Start of Given data

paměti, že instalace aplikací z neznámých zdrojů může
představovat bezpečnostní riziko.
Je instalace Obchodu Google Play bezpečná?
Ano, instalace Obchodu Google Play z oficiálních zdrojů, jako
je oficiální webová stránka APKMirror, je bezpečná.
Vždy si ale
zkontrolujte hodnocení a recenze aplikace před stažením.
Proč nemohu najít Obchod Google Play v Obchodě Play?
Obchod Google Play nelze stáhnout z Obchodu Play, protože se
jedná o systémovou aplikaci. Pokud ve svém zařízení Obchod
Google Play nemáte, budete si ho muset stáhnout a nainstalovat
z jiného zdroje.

End of Given data
Start of Given data

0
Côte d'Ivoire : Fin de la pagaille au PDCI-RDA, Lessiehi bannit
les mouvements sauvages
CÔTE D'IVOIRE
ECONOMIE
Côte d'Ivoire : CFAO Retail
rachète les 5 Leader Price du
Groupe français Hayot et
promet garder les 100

End of Given data

▸ What is needed: Pull out each line in the material above that contains the word "Google".

▸ Written answer:
Je instalace Obchodu Google Play bezpečná?
Ano, instalace Obchodu Google Play z oficiálních zdrojů, jako
Proč nemohu najít Obchod Google Play v Obchodě Play?
Obchod Google Play nelze stáhnout z Obchodu Play, protože se
Google Play nemáte, budete si ho muset stáhnout a nainstalovat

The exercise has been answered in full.